### Do this
Return verbatim the lines of the records from the first line through the line containing "For every layout element, output its label, transcribe", both included.

==*==

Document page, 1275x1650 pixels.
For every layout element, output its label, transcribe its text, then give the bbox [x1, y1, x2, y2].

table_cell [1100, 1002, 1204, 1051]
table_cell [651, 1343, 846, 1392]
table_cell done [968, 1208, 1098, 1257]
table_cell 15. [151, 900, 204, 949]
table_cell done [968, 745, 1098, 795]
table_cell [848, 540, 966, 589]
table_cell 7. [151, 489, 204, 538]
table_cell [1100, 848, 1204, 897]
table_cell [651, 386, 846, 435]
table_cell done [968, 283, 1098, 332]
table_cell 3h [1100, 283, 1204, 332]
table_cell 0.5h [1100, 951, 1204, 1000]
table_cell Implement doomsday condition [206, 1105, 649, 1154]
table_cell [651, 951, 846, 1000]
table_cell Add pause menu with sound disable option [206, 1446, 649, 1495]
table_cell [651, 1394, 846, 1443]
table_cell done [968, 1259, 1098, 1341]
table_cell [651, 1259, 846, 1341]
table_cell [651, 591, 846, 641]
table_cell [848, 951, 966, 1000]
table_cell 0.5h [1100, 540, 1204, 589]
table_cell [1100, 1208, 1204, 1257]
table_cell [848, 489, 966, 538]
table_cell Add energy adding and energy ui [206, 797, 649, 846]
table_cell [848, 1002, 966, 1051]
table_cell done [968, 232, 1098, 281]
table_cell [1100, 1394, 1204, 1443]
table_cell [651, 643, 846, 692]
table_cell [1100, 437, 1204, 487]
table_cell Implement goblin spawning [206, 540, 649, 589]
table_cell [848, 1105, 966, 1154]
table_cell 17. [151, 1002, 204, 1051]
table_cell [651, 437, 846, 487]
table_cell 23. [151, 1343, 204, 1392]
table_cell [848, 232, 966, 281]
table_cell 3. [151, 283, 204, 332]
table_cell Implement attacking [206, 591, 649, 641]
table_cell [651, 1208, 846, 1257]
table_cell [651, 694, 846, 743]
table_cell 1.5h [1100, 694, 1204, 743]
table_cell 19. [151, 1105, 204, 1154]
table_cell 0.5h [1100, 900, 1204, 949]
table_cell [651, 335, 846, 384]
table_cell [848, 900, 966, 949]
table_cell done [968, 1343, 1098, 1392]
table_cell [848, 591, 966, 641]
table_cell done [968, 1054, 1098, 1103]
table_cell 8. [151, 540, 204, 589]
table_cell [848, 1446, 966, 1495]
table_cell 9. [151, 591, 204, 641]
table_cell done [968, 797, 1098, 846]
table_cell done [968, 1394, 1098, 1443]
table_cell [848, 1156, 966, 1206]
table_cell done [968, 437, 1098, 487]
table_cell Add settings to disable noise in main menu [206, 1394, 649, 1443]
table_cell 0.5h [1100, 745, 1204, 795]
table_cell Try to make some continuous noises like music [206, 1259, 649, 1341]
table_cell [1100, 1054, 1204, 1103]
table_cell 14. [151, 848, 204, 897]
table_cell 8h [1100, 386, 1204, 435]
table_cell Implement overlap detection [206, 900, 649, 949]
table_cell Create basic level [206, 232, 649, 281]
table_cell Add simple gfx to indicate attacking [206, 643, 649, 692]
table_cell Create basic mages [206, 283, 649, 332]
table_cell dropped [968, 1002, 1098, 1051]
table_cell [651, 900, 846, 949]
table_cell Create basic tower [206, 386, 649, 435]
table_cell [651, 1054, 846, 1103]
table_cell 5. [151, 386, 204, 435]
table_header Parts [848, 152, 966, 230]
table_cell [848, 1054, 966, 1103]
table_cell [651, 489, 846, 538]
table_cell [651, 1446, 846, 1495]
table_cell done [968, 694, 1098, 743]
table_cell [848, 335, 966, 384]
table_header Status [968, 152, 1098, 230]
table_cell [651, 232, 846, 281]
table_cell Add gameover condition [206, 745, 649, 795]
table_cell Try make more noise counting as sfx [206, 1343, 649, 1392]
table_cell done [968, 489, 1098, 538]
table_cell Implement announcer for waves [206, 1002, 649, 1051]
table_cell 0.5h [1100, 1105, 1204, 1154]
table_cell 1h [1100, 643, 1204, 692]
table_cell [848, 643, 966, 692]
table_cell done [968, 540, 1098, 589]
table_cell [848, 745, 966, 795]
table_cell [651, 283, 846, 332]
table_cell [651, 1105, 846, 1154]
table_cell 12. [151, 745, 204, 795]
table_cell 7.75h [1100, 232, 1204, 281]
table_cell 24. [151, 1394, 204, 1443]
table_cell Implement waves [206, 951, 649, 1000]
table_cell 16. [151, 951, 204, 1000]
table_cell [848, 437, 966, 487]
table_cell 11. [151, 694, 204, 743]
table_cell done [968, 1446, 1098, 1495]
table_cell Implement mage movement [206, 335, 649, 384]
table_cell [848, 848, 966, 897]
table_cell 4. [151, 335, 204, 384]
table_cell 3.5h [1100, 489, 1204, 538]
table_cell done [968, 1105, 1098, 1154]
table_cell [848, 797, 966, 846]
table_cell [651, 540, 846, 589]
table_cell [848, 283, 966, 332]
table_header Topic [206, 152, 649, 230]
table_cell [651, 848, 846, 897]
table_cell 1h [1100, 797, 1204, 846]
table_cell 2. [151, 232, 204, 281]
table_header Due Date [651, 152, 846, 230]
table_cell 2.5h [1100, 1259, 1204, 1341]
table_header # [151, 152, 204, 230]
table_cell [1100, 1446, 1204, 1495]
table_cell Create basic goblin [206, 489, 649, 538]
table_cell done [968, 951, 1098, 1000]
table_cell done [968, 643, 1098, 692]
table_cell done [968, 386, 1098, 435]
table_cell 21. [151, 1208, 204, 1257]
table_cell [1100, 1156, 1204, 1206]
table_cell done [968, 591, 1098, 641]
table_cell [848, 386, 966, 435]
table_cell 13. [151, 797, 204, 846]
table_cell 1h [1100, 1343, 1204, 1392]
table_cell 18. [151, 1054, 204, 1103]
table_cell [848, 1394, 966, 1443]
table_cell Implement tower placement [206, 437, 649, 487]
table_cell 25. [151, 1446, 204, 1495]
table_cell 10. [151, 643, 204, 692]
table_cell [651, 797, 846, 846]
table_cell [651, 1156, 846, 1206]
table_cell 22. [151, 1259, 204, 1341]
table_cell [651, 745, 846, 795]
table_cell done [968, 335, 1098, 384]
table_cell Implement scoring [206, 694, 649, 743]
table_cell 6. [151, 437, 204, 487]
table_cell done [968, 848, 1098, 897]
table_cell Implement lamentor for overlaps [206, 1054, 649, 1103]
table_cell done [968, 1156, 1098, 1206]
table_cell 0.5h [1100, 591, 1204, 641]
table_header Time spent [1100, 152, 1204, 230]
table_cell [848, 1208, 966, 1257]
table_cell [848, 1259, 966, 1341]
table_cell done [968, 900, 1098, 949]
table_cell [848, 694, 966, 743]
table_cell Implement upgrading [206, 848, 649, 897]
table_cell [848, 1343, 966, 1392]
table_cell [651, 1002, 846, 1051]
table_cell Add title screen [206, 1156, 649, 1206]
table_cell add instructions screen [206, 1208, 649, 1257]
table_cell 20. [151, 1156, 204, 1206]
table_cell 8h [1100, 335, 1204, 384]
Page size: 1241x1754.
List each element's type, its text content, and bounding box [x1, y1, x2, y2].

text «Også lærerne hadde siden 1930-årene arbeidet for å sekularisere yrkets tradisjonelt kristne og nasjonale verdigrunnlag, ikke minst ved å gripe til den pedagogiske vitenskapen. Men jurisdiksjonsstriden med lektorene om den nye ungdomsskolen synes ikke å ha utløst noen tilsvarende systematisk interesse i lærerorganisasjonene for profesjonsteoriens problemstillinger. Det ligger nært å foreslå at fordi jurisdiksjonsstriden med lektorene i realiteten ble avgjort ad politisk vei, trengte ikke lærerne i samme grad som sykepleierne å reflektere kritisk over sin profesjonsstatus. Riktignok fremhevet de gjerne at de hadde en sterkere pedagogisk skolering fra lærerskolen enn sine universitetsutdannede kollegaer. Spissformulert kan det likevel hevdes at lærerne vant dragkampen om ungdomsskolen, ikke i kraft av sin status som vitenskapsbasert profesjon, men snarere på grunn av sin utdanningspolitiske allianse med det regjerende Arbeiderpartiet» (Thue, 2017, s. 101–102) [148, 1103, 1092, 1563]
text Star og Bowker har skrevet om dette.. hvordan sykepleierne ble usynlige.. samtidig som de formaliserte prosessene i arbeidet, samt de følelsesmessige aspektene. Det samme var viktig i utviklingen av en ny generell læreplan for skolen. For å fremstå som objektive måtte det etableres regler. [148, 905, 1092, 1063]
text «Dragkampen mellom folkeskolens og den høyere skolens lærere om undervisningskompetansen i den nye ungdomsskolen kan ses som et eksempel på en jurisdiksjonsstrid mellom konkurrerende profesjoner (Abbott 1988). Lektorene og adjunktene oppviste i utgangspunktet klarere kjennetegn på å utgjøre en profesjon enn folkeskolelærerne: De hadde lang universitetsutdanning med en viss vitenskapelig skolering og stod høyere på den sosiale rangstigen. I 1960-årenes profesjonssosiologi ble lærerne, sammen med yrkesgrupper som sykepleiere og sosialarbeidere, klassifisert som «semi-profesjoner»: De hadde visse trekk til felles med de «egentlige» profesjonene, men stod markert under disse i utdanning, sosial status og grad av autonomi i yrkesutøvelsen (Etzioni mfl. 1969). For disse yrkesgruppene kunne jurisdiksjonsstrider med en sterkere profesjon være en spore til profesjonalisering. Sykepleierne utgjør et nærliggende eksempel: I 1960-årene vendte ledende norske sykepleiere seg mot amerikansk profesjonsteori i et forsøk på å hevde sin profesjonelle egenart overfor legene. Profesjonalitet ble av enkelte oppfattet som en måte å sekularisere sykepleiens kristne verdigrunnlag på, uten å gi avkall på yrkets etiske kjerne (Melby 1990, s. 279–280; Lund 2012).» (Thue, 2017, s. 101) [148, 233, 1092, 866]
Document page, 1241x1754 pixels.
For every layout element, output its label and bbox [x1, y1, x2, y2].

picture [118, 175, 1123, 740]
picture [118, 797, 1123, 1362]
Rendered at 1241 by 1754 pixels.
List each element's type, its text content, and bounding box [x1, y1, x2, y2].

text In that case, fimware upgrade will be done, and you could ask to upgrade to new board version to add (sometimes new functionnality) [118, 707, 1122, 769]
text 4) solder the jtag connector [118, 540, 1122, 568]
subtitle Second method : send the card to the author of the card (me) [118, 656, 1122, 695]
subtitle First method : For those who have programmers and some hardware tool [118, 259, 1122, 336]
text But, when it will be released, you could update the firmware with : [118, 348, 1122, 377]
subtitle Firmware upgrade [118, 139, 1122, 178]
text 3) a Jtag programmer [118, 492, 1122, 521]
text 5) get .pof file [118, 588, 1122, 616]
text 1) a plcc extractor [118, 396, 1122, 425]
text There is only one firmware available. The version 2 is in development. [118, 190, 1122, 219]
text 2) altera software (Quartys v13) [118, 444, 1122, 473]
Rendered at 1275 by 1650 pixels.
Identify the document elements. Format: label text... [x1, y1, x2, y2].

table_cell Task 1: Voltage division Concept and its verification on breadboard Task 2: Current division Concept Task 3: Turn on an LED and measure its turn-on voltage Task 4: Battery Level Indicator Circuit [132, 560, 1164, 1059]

==*==

### Task response
Document page, 1275x1650 pixels.
For every layout element, output its label, transcribe its text, then give the bbox [x1, y1, x2, y2].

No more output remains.